We will discuss in details the implementation of such algorithms on a GPU based system. We will characterize the performance of this new implementation, and benchmark it against the present ATLAS muon algorithm performances. The integration of the GPU within the current data acquisition system is done through a server-client structure  that can manage different tasks and their execution on a given device, such as the GPU. This element is flexible, able to deal with different computation devices, and is adding almost no overhead on the total latency of the algorithm execution. With the help of this structure it is possible to isolate the muon trigger algorithm itself, and optimize it for the execution on GPU. This will imply the translation to the CUDA programming language and the optimization of the different task that can be naturally parallelized. In such a way the dependency of the execution time on the complexity of the processed events will be reduced. A similar approach has been investigated in the past for the deployment of GPUs in different Atlas trigger algorithms with promising results . The evolution of the foreseen Atlas trigger system, that will merge the higher level trigger layers in a unique software processing stage, can take event more advantage from the use of GPUs. More complex algorithm, with offline- like resolution can be implemented on a thousand-core device with significant speedup factors.

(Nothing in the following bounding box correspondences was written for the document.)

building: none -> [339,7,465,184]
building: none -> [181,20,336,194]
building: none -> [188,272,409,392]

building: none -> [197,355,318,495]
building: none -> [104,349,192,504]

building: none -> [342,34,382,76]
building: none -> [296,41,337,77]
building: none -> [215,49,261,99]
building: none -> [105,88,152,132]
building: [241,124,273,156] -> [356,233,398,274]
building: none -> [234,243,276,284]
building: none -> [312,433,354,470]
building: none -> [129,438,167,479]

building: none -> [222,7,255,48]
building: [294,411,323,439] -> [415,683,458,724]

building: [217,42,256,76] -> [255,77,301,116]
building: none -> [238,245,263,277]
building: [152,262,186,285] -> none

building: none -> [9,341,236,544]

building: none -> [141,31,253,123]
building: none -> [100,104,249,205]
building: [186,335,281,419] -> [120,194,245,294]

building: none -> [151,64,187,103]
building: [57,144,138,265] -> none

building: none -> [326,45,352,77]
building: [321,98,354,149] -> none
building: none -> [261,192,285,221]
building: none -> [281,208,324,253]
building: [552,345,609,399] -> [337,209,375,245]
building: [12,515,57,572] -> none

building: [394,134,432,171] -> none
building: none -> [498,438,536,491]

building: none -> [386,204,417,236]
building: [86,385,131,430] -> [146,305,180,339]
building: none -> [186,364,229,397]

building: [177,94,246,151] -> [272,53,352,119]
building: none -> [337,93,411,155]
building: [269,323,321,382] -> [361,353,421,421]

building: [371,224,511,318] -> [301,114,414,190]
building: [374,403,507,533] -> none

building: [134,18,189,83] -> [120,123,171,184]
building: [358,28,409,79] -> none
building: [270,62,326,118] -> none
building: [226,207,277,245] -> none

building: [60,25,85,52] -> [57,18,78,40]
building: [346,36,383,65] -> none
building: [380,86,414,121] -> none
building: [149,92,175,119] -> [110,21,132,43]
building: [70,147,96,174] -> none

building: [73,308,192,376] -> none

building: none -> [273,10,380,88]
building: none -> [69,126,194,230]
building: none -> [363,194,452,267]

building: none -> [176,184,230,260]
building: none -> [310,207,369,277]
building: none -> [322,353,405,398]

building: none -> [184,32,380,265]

The timing comparison between the serial and the parallel implementation of the trigger algorithm is done on the data collected in the past year, and also on simulated data that reproduces the
foreseen data taking conditions with the LHC luminosity upgrade, with increased number of multiple interactions in the collisions.
A similar improvement can be obtained exploiting GPU in medical imaging. This diagnostic techniques, as the Nuclear Magnetic Resonance (NMR) allows to visualize images of the body part through information on diffusion of water molecules. The most advanced elaboration techniques are based on calculation of ~1M non-linear functions, naturally parallelizable and computationally demanding algorithms. In this project we are focusing on the kurtosis diffusion method K , that currently takes ~20 hours to precisely reconstruct a brain image. These algorithms, currently implemented in Matlab, can be converted to a parallel version for GPU thanks to available compatibility libraries. Performance measurements will be presented on the parallel implementation of the image reconstruction algorithms and of the Monte Carlo simulation techniques.
 The client-server structure is obtained using APE, an Atlas tool developed independently from this project.
 D. Emeliyanov, J. Howard, J. Phys.: Conf. Ser. 396 012018, 2012.
 J.H. Jensen, J.A. Helpern, NMR Biomed; 23 (7): 698-710, 2010.